One factor that makes it harder to decide what to reveal is the frequent lack of any legal agreement that would impose a duty of confidentiality on the analyst. In my days at Gartner, the policy was very clear. As analysts, we could sign an NDA for very specific information that was embargoed for a few hours or days, but not a blanket NDA that would last for years.

From the point of view of the analyst firms, the reason is obvious. They are paid to come up with market insights. It’s what they do. And they wouldn’t stay in business long if they spent every day and dollar in court, defending claims from firms insisting their insights came from divulging commercial secrets.

You have to draw the line

So are they leaky buckets then – not to be trusted? Not in my experience. And for good reason. The other side of the bargain is the analyst’s understanding of the realities of the situation. If analysts were a leaky bucket, they would quickly have no business. This is the age of the internet and social media, and any firm that revealed other people’s confidential information would be mercilessly exposed. Its business reputation would evaporate. Non-disclosure is not a legal matter; it’s dictated by commercial reality.

The analyst market, though, is not a homogeneous one. It’s made up of firms ranging from the one-man-band making a living from a handful of clients to the global behemoth that is Gartner.

Equally, being an analyst is not a vocation. The analyst you speak to today may well end up tomorrow at a different class of firm, or even as VP Products at your chief competitor. The analyst firm may be under an obligation to keep your secret, but what happens if the individual jumps ship?
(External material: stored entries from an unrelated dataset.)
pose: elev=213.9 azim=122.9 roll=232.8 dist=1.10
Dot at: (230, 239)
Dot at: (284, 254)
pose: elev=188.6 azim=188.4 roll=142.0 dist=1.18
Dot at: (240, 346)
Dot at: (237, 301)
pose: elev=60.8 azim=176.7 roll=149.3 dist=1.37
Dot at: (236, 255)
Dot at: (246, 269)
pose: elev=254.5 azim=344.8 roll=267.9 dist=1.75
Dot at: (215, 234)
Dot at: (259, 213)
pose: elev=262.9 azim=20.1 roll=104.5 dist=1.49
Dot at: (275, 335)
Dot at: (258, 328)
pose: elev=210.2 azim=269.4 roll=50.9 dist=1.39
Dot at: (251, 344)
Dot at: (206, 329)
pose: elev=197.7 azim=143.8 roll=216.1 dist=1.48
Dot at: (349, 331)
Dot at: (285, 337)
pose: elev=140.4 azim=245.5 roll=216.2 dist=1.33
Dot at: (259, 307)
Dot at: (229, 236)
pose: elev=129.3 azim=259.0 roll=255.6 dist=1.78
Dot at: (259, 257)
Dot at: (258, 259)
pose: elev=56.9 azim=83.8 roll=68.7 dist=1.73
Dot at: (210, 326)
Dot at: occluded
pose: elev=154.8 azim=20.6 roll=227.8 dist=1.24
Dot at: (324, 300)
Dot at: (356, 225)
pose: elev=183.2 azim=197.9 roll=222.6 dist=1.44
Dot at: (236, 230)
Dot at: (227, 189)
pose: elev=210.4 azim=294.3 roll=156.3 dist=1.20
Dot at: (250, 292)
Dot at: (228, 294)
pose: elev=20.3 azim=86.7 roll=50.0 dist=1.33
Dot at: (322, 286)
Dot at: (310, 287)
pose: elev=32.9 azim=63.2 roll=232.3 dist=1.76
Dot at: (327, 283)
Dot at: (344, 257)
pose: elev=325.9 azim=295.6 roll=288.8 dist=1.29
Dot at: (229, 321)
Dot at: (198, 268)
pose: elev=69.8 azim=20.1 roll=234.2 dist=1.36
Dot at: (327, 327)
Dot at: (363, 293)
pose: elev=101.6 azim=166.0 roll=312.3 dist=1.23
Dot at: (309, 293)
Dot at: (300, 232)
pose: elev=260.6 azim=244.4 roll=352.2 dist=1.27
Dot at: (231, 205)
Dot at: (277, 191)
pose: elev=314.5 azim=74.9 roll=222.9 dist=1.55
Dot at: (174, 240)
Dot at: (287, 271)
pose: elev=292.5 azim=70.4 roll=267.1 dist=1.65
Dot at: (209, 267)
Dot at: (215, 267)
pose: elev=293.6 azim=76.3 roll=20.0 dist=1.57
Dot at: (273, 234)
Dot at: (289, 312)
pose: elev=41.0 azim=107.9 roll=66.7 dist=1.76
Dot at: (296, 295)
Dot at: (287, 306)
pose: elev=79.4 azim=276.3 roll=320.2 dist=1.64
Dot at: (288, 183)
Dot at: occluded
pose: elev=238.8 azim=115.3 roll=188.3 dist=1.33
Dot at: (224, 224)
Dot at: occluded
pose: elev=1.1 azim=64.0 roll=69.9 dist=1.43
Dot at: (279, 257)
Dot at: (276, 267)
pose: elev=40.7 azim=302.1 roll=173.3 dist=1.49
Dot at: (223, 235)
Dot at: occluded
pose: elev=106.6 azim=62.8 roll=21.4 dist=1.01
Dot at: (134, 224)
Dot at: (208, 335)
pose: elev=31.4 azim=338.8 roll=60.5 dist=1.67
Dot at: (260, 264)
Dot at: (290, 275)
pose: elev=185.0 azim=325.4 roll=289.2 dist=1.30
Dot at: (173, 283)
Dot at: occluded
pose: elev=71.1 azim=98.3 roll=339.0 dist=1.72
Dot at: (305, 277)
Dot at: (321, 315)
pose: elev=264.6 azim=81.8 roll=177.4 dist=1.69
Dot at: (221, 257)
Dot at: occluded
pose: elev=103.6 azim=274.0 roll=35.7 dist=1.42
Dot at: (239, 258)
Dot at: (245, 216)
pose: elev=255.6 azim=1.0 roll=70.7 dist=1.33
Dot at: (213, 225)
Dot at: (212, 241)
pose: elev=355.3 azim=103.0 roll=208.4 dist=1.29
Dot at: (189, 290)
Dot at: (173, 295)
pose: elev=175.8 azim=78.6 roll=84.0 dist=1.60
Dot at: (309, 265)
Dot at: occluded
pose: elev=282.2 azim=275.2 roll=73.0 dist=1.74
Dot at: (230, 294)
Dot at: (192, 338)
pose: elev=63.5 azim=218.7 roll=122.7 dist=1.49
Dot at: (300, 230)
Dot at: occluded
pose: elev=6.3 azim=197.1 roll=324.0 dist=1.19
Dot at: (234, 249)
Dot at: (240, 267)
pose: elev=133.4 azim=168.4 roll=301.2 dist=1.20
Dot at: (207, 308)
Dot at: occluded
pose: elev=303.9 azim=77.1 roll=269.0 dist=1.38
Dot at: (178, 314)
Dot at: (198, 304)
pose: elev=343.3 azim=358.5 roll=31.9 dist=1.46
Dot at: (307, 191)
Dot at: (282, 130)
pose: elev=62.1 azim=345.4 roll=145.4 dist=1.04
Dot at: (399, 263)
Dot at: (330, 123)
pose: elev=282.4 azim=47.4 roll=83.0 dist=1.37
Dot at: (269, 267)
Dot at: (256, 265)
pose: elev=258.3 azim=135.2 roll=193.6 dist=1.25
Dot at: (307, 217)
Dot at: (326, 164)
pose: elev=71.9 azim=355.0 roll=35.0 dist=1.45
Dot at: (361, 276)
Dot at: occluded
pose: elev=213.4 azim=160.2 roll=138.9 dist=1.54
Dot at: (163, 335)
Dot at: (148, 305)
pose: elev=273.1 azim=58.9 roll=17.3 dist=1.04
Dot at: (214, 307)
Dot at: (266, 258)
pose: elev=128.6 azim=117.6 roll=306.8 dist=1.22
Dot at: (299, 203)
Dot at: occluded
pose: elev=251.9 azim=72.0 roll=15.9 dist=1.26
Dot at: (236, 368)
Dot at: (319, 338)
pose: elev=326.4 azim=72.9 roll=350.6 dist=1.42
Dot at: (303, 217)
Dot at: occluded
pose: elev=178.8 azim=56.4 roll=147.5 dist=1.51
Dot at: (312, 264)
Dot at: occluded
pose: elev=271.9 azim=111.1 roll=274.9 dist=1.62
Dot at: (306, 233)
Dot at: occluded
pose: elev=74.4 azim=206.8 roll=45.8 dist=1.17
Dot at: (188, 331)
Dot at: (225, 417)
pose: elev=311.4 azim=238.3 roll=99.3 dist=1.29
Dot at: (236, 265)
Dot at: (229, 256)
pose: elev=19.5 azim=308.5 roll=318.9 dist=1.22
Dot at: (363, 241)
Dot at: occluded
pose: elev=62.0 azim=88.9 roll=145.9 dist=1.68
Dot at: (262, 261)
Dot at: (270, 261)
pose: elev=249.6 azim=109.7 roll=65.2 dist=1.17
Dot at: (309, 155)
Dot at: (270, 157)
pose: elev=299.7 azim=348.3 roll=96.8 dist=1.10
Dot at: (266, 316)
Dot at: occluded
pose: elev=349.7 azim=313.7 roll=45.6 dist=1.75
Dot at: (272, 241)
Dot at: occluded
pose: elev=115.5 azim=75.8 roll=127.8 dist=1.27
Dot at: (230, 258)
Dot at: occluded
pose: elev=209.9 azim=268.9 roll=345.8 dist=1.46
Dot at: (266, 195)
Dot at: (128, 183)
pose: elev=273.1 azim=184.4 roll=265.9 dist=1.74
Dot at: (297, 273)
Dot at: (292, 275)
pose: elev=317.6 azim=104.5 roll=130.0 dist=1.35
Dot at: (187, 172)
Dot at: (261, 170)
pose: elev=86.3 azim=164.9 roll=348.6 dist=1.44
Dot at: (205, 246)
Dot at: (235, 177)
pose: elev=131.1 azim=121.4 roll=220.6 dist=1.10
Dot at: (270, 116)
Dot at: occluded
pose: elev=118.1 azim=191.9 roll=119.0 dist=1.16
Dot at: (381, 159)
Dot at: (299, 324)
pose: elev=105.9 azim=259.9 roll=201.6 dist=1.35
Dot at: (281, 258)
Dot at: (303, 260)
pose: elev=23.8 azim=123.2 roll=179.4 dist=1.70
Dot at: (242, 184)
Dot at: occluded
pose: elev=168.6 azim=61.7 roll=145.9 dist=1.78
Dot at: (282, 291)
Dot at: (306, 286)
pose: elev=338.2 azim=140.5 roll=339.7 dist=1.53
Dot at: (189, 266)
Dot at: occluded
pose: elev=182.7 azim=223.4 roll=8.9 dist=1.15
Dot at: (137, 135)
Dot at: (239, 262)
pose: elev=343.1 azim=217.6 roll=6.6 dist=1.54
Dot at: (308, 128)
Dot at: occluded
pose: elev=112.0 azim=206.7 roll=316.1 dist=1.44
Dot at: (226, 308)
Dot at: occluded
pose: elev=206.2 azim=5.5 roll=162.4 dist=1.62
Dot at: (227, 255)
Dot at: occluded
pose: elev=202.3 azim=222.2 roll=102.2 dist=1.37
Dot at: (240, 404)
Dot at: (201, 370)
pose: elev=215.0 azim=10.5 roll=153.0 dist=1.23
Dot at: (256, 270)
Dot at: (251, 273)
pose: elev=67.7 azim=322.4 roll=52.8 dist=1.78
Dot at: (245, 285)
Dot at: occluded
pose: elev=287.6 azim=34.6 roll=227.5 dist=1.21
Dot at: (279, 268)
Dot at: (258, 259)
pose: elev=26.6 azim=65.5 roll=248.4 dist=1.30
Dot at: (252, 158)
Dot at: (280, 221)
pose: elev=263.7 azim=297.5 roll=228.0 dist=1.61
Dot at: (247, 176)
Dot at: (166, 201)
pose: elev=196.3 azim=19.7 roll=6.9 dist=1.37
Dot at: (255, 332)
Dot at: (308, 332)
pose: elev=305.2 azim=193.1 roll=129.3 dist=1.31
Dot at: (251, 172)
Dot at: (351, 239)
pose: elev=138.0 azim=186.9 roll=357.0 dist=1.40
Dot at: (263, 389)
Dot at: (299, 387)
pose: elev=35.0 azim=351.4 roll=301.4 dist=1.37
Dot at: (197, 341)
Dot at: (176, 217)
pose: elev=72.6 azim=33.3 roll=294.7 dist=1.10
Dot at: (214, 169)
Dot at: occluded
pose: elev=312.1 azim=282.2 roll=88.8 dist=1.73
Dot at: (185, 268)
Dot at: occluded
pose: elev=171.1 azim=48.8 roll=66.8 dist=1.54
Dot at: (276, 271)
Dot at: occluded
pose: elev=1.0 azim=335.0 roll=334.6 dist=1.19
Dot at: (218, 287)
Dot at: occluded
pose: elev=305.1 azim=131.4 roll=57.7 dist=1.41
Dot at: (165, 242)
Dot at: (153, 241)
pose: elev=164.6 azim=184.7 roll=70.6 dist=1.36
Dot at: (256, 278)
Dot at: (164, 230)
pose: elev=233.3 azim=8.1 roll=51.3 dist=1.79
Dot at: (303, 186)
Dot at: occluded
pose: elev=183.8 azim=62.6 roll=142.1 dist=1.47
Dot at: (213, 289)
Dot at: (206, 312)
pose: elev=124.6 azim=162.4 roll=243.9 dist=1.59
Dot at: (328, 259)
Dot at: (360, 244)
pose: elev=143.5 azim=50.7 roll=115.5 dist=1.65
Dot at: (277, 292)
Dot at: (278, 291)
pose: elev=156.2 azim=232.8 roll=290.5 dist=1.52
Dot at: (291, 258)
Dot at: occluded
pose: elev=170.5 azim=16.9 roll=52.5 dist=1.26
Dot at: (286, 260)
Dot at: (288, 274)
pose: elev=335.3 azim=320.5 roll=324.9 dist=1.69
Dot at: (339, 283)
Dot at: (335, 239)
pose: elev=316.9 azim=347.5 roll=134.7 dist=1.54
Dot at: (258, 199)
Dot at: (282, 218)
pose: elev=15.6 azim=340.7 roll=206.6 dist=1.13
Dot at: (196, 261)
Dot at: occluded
The only practical solution to this is to make your own commercial judgment and keep certain commercial secrets away from the analyst’s gaze. If this analyst’s market opinion does not count, those secrets may amount to everything that’s in the Black Box. But your firm may need the boost of a positive assessment from the analyst, and simply showing a tightly closed Black Box will guarantee no risk is matched with no reward.

Playing too safe can be dangerous

Our advice to clients is that they should consider what level of secrets in the Black Box can be safely exposed, without giving away the keys to Fort Knox. The aim should be to enable the analyst to understand the essential mechanics – and the unique and powerful beauty of your approach – without ever knowing exactly how that piece of genius is achieved.

It’s unlikely that an explanation of the high level architecture, for example, that explains what’s going on at the structural level, will give key secrets away. Equally, sharing the essence – but not the detail – of the technological approach is unlikely to give away how to replicate your achievements.

On the other hand, explaining how the code is structured or describing the specific features of underlying components could do it. So don’t share those details.

The truth is, the analyst doesn’t need that level of detail to assess you, anyway. The analyst just needs to know that your claims of efficacy could reasonably be achieved. So if you claim you can process something ten times faster than anyone else, you’ll need to provide a reason to believe this is feasible, without necessarily explaining in detail how it is done.

Ultimately, these are senior executive decisions. Locking the Black Box is the easy option. It’s safe, conservative, and apparently risk-free. But if you take enough safe, conservative no-risk business decisions, often enough, you’ll end up with no business to risk.

If you want to grow your business via the analyst channel, you need to be ready to open the box and think carefully about what elements you really need to hold back. And remember this: as a general rule, the less you tell the analyst, the less confident they will be in you.